BEGIN Page excerpt

Abbreviations: gr, group; mbr, member; fam, family; tr-var., transcription variant; dep, dependent.

Microarray studies demonstrated that macrophage migration inhibitory factor gene (MIF) was the most expressed gene in the 169 up-regulated microalbuminuria-related genes. Using quantitative PCR, MIF mRNA levels in db/db mice were significantly higher than those in db/m mice (Fig. 1B). Moreover, the production of MIF is known to increase at the crescentic anti-glomerular basement membrane glomerulonephritis with nephrosis⁹⁾ while proteinuria is known to occur in glomerular epithelium-specific MIF transgenic mice.¹⁰⁾ Thus, MIF was screened as a possible candidate for the induction of microalbuminuria in diabetic db/db mice by up-regulated transcription in the kidneys and by its own proteinuric properties.

Among the other genes in Table 2, muscle glycogen synthase 1 gene (Gys1) was reported that its polymorphism is related to hypertension and microalbuminuria.¹¹⁾ Fructose-bisphosphate aldolase C gene (Aldoc) was reported that its expression was enhanced together with MIF gene in breast cancer.¹²⁾ Integrin alpha D (Itgad) was reported to be related to macrophage migration.¹³⁾ Although these genes may be revealed as further candidate genes for the induction of microalbuminuria, we decided to further investigate the protein profile of MIF in diabetic db/db and ob/ob mice.

Urinary excretion of MIF protein increased significantly only in db/db mice (Fig. 2A). Moreover, the increase of urinary secretion of MIF was observed significantly from 6-week-old (Fig. 2B). However, the urinary albumin was increased significantly from 8-week-old, as described in earlier report. Namely, the urinary secretion of MIF preceded microalbuminuria. Consequently, the urinary secretion of MIF is not induced by microalbuminuria, but a possible candidate for the inducer of microalbuminuria in diabetic db/db mice. Contrary to the MIF mRNA, MIF protein levels were significantly higher in the kidneys in both db/db and ob/ob mice (Fig. 2C). MIF exists in cells in preformed pools and secreted in response to a variety of stimuli including inflammation and hypoxia.¹⁴⁾ Consequently, MIF protein was secreted only from the kidneys of db/db mice, but was accumulated in the kidneys of both db/db and ob/ob mice. Another possible mechanism underlying the observed increase in urinary MIF protein is that MIF protein in the glomerular filtrate may not have been reabsorbed by the tubule and was thus excreted into the urine. However, MIF protein reabsorption failure at the tubule cannot explain the elevated levels of MIF mRNA in the kidneys of db/db mice. Consequently, it is possible that the observed increase in urinary MIF protein could be due to secretion of MIF protein from the kidneys of db/db mice.

END Page excerpt
BEGIN Study material

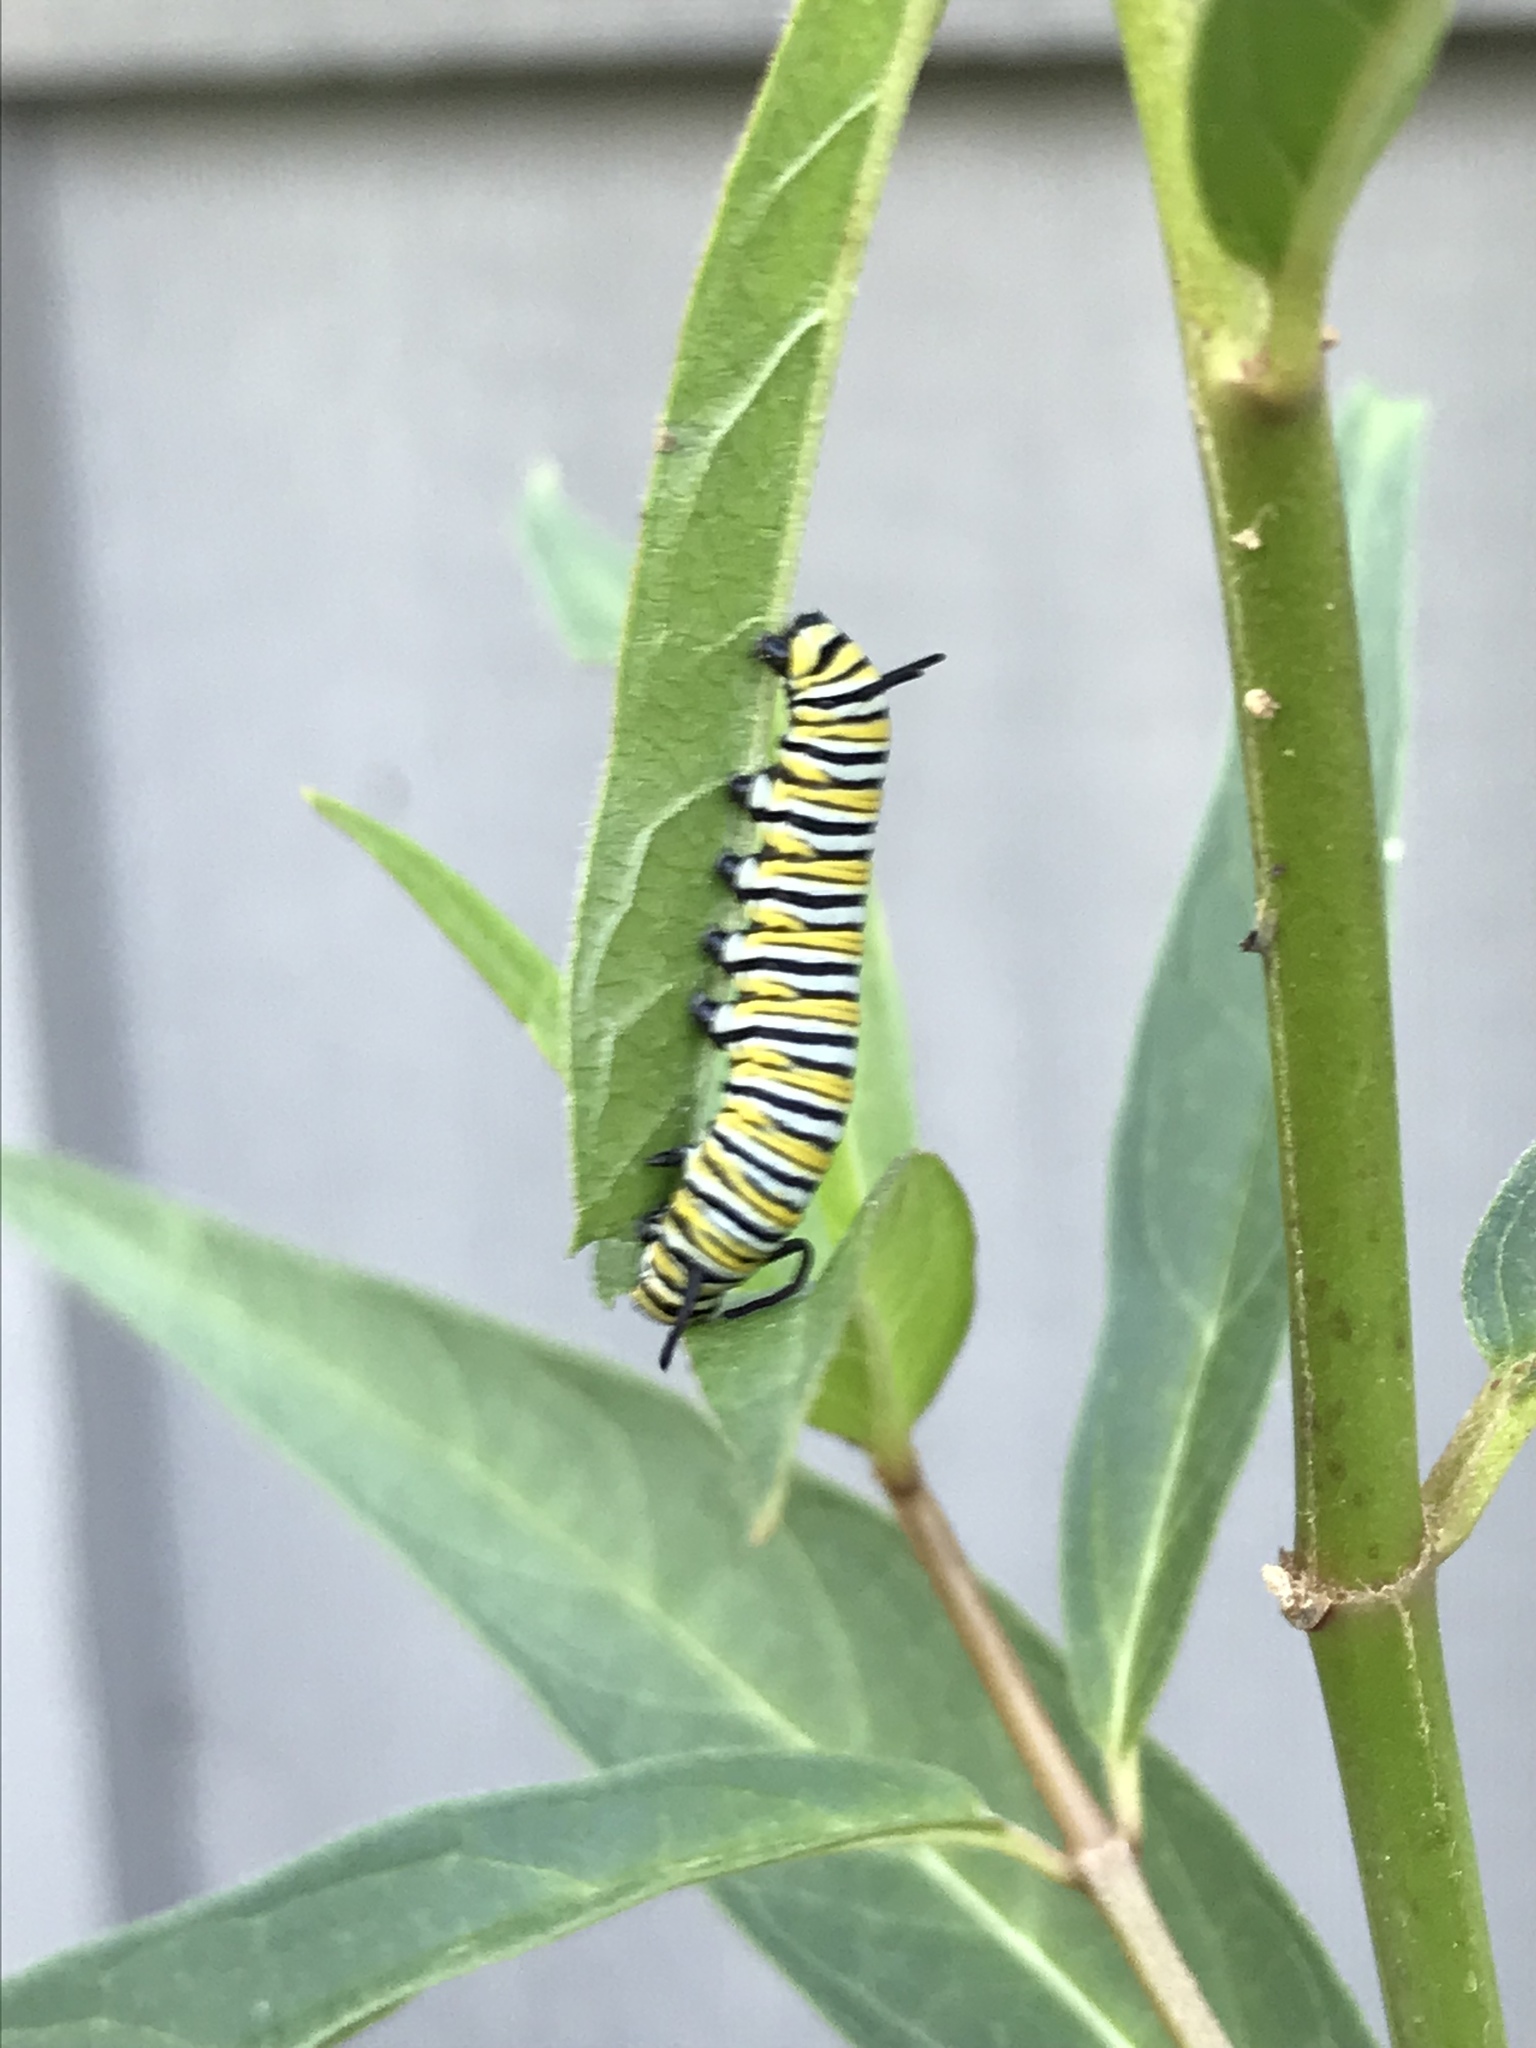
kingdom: Animalia
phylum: Arthropoda
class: Insecta
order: Lepidoptera
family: Nymphalidae
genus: Danaus
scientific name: Danaus plexippus
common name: Monarch
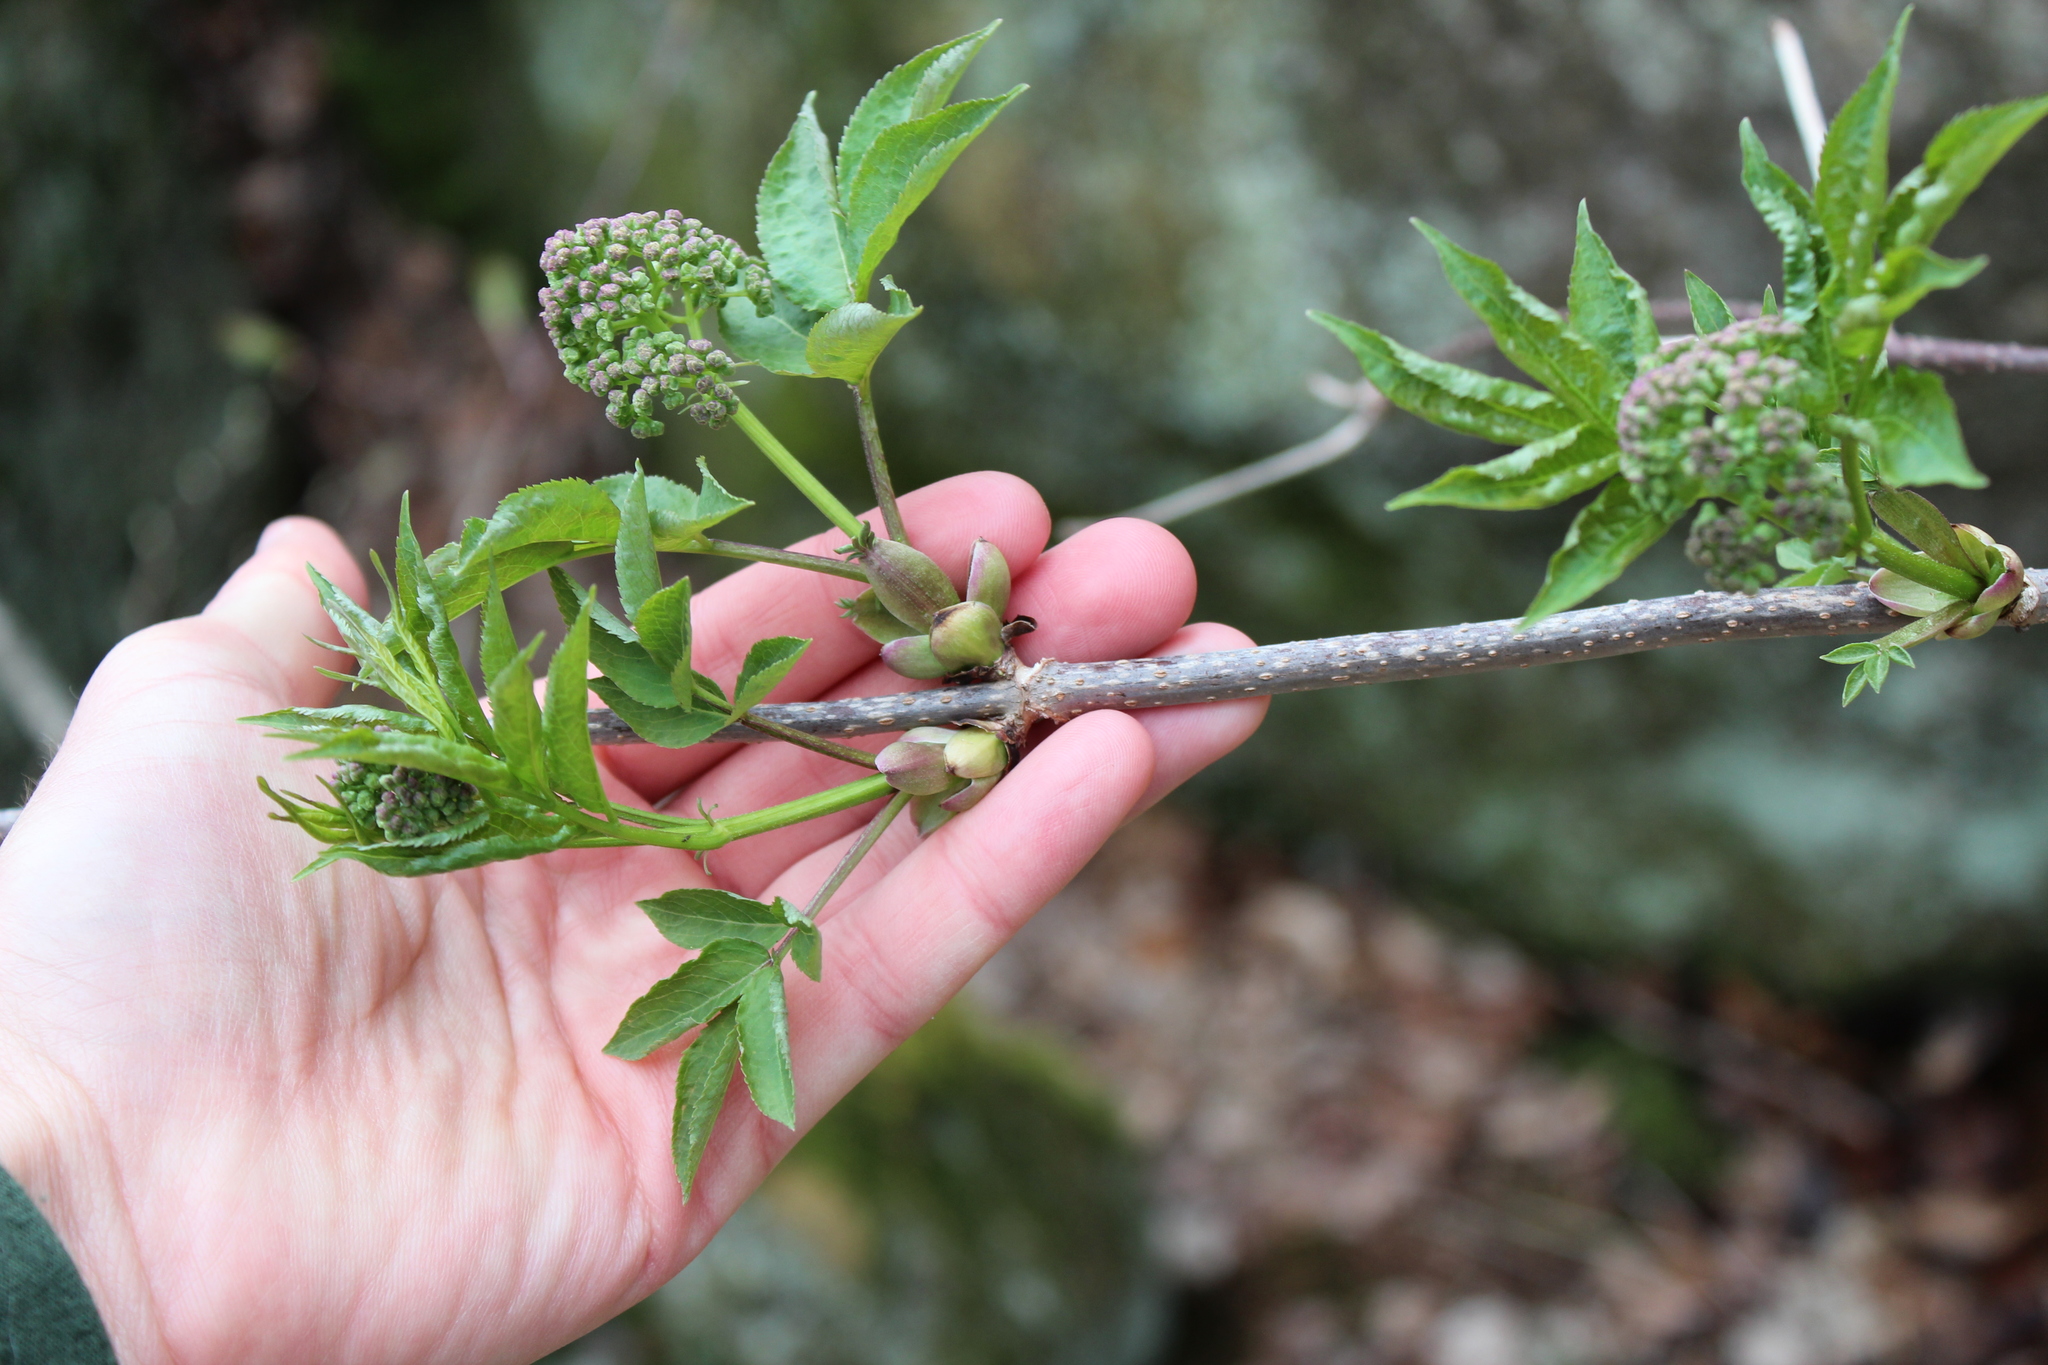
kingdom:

END Study material

*Required action 1*
Return the part of the MIF excerpt that opens with the words containing "Abbreviations: gr, group;" and closes with "own proteinuric properties.", copied without changes.
*Required action 2*
Please carry the MIF excerpt further from the point where it stops.
The records have no connection to the MIF excerpt.

*Exercise output 1*
Abbreviations: gr, group; mbr, member; fam, family; tr-var., transcription variant; dep, dependent.

Microarray studies demonstrated that macrophage migration inhibitory factor gene (MIF) was the most expressed gene in the 169 up-regulated microalbuminuria-related genes. Using quantitative PCR, MIF mRNA levels in db/db mice were significantly higher than those in db/m mice (Fig. 1B). Moreover, the production of MIF is known to increase at the crescentic anti-glomerular basement membrane glomerulonephritis with nephrosis⁹⁾ while proteinuria is known to occur in glomerular epithelium-specific MIF transgenic mice.¹⁰⁾ Thus, MIF was screened as a possible candidate for the induction of microalbuminuria in diabetic db/db mice by up-regulated transcription in the kidneys and by its own proteinuric properties.

*Exercise output 2*
Fig. 2. Expression Profile of MIF Protein

Ob control vs. ob/ob, and the db/m vs. db/db strains were compared. Urinary excretion of MIF protein (A) and MIF protein levels in the kidney (C) (n=4–6, mean±S.E.M., * p<0.05, ** p<0.01). The amount of MIF excretion in the urine was elevated in db/db mice. Weekly profile of urinary excretion of MIF (closed circle and continuous line) and albumin (open circle and dashed line) in db/db mice (B) (n=3, mean±S.E.M., * p<0.05, ** p<0.01). The urinary excretion of MIF preceded the onset of microalbuminuria.

The MIF receptor CD74 is increased in tubular cells and podocyte in human diabetic nephropathy. MIF engagement of CD74 activated mitogen activated protein (MAP) kinase and increased tumor necrosis factor (TNF)-related apoptosis-inducing ligand (TRAIL) expression in podocyte, which promote a modest increase in podocyte injury and cell death.¹⁵⁾ Podocyte overexpression of MIF caused podocyte injury and proteinuria in mice without macrophage migration.¹⁰⁾ Thus, we consider that the observed secretion of urinary MIF protein may be associated with the onset of microalbuminuria in diabetic db/db mice. Although it was suggested that in type 2 diabetes macroalbuminuria is the main predictor of mortality, independently of both eGFR and cardiovascular risk factors,¹⁶⁾ the spectrum of diabetic nephropathy has recently expanded, as lack of significant albuminuria is present in 30% of diabetics with kidney function impairment.¹⁷⁾ The MIF-induced TRAIL expression in tubular cell and podocyte also causes renal cell loss and impairment of kidney function. Thus, further study is necessary to clarify the mechanism of secretion of urinary MIF protein observed in diabetic db/db mice.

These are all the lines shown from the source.